EXCERPT:
== Segment start ==

The next two days were business as usual. We camped next to the phone, fervently hoping for a call from the anonymous caller. On the fourth day, during the post-lunch lull, the much-awaited call finally came through.
The anonymous caller asked for our personal numbers and promised to get in touch soon. He did, that evening, and we fixed up a meeting at noon the next day near our office at M-Block market in Delhi’s Greater Kailash-2.
Ask any investigative journalist about the one trait that is a prerequisite in their profession, and they will tell you it is patience. In cases where the source feels there is a threat to their life and where they are fighting a sinister and powerful system, the one thing they need is to be able to trust you. We knew our caller was trying to be sure about us before he took the risk of meeting us in person.
We waited patiently for his call till late afternoon the next day, and called on the number from which he had called us the previous evening. As we suspected, the phone was switched off. Finally, in the evening, he called to say that he was waiting for us at a tea stall in the alley behind our office.
Dressed in a white worn Pathani suit, our anonymous caller had a face now. He appeared to be in his late fifties, of average build. He was visibly fearful when he saw us walking towards him. An initial exchange of pleasantries was followed by a long spell of silence. All this while, we could feel him still trying to gauge whether he could trust us or not.
‘Dekhiye, jo main aapko batane ja raha hun, shayad us par yakeen kar pana mushkil ho. Lekin yeh sach hai.’ (You might not believe what I am about to tell you, but it is true.) Our mysterious source was finally talking. Little did we know what we were about to get ourselves into. The man started by asking us how much we knew about Dera Sacha Sauda and its chief, Gurmeet Ram Rahim Singh ‘Insan’. We told him whatever little we had gleaned from our reading on the Internet—that Ram Rahim ran a sect where disciples were treated equally, and one of its big successes was a drug de-addiction programme.

== Segment end ==

DATASET RECORDS:
== Segment start ==

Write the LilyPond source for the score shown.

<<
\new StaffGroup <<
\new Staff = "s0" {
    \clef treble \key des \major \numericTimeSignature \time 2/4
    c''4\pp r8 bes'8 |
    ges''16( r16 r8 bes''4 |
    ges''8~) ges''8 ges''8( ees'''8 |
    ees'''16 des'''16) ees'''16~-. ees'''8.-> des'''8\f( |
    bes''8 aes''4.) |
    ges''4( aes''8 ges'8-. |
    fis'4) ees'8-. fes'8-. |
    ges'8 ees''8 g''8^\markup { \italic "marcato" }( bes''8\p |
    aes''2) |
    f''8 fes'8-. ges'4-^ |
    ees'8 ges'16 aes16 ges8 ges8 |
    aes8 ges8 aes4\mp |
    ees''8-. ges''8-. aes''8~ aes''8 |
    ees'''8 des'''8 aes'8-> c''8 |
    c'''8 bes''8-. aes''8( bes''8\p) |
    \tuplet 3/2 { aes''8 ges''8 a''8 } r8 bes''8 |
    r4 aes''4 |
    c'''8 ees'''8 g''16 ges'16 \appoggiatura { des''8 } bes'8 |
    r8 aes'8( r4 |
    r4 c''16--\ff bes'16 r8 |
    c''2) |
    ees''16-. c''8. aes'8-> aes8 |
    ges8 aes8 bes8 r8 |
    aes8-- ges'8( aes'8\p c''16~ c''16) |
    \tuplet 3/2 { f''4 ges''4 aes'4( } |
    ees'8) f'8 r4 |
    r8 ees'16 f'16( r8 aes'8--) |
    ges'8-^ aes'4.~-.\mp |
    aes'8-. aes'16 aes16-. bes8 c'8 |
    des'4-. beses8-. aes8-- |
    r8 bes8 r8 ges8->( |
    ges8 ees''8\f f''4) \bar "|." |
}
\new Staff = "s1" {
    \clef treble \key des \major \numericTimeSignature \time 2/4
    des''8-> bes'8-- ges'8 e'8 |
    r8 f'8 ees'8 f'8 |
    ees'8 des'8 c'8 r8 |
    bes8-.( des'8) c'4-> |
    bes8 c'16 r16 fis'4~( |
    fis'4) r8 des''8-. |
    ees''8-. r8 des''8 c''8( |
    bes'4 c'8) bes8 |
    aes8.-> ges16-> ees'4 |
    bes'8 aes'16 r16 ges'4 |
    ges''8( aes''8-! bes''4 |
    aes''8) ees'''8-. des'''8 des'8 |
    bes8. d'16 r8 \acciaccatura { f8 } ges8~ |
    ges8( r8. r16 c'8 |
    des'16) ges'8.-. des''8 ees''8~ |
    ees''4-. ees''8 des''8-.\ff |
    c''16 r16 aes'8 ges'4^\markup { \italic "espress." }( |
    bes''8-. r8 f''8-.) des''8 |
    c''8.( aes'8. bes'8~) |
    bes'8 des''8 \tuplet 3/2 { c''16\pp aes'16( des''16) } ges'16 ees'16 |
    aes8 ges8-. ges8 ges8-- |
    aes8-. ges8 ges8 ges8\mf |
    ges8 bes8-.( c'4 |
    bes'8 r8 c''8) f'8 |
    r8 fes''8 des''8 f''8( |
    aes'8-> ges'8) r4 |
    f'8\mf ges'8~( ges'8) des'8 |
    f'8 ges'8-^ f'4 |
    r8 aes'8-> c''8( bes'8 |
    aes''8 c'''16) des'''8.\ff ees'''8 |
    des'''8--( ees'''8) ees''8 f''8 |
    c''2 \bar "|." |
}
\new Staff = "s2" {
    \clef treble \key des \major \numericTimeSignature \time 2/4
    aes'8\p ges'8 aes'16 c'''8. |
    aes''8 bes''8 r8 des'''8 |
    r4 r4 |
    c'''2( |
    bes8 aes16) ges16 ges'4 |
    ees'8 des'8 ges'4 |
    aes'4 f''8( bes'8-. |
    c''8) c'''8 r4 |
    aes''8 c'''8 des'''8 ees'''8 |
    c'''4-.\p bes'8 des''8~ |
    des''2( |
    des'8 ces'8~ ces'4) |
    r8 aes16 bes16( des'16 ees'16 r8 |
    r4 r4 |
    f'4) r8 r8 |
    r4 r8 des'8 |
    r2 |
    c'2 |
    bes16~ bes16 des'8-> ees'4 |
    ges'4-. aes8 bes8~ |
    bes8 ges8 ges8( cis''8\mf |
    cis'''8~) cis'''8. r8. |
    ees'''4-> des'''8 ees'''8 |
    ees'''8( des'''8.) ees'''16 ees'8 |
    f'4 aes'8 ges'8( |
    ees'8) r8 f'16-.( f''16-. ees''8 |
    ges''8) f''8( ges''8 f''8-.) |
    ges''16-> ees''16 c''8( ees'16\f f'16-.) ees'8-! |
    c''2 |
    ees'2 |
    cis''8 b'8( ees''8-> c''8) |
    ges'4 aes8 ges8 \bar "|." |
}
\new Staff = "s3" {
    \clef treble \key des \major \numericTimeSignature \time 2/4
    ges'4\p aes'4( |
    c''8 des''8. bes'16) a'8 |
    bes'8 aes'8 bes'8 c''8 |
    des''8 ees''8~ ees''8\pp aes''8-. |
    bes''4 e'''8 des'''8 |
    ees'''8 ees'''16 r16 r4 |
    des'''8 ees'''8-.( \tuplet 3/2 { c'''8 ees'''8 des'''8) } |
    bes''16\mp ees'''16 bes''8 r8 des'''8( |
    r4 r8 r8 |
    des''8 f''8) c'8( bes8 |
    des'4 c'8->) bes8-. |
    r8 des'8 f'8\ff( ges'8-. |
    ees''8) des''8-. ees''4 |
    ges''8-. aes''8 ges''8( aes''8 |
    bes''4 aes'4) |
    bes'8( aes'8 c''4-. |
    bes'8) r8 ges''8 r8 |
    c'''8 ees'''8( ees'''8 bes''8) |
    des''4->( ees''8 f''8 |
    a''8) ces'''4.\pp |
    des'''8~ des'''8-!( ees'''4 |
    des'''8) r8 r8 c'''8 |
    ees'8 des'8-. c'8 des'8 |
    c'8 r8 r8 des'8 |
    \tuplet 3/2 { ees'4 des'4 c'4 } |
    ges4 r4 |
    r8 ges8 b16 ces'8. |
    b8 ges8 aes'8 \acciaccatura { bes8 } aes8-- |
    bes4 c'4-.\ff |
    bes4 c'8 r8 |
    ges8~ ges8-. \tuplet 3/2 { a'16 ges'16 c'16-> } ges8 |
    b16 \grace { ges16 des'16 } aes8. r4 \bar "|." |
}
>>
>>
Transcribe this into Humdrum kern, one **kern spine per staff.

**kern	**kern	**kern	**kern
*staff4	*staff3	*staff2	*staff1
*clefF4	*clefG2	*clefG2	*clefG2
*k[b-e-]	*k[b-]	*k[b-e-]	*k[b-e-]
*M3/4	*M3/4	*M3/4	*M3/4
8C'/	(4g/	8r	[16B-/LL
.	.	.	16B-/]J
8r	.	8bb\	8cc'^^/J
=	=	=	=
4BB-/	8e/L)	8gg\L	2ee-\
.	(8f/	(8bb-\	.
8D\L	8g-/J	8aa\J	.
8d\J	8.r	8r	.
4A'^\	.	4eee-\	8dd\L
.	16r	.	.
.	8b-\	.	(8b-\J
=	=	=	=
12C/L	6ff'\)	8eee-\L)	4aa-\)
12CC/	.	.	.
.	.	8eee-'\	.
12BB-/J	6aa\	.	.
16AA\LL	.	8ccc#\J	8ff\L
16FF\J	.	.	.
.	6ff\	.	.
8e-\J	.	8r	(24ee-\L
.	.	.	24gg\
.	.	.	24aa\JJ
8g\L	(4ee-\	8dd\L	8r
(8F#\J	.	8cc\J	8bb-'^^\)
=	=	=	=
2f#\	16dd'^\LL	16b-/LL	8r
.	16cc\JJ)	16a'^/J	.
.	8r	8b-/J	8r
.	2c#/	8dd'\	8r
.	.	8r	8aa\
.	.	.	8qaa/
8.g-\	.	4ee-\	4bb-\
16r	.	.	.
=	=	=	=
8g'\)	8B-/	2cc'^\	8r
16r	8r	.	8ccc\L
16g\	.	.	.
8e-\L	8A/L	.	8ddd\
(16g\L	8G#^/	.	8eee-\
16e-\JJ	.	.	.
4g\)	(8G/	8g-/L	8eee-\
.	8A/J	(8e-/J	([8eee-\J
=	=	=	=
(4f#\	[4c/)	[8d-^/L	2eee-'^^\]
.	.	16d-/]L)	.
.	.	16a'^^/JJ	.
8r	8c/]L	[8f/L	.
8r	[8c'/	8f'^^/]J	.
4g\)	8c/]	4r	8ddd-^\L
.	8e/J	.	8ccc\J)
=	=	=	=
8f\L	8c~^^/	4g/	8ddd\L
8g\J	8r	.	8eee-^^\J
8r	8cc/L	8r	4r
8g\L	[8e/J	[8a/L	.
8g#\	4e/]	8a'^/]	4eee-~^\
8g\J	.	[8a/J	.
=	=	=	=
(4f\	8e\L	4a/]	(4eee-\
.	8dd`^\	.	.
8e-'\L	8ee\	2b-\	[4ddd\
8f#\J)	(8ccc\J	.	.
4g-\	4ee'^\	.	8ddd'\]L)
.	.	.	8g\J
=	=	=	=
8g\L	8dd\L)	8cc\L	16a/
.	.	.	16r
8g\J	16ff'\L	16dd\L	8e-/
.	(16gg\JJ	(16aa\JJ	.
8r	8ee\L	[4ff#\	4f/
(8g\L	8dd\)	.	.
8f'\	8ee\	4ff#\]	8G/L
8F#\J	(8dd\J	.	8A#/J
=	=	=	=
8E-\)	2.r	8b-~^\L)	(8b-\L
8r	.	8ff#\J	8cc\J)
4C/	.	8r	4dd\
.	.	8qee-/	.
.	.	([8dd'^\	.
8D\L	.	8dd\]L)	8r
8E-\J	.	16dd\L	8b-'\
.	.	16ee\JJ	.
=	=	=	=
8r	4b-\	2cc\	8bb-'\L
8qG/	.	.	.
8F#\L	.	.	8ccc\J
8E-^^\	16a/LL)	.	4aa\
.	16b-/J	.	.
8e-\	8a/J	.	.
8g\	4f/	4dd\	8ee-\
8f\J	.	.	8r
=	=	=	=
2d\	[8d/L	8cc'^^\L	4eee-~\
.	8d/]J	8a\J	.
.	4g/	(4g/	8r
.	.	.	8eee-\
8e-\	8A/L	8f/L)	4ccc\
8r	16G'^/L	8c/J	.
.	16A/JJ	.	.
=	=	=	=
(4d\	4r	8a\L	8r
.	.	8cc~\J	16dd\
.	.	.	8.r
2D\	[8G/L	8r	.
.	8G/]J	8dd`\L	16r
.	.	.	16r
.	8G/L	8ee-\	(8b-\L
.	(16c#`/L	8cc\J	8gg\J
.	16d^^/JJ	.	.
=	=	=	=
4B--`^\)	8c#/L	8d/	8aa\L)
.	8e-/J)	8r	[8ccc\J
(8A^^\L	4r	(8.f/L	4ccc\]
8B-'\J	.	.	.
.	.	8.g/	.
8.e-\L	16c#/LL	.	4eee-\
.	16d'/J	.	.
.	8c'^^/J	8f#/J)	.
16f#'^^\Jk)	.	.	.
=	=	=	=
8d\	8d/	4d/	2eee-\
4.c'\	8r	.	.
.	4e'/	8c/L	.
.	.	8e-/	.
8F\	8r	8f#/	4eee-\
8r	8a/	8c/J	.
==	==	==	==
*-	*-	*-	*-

== Segment end ==

WHAT YOU WILL DO: Continue the account of the meeting with the anonymous caller, starting after its last sentence. The records come from a different source than the text.

TASK RESULT:
He smiled and said, ‘That is what most people sitting in Delhi think about him.’
He told us that he was a distant relative of the slain journalist, Ram Chander Chhatrapati, whom we had come across in our research on the Dera. The man alleged that Chhatrapati was murdered as a direct result of publishing several exposés about the Dera and its chief, which included reports about the sexual exploitation and rape of sadhvis residing within the Dera’s premises. We were stunned.
Before telling us more, he handed us the facsimile of a letter and asked us to read it. It was an anonymous letter written in 2002 by a sadhvi to the then prime minister Atal Bihari Vajpayee. The contents of the letter were shocking, to say the least, and it introduced us to the illicit empire of the Dera chief. The three-pager was written in Hindi and its subject was ‘Request for probe into rape of hundreds of girls by Dera chief (Ram Rahim)’.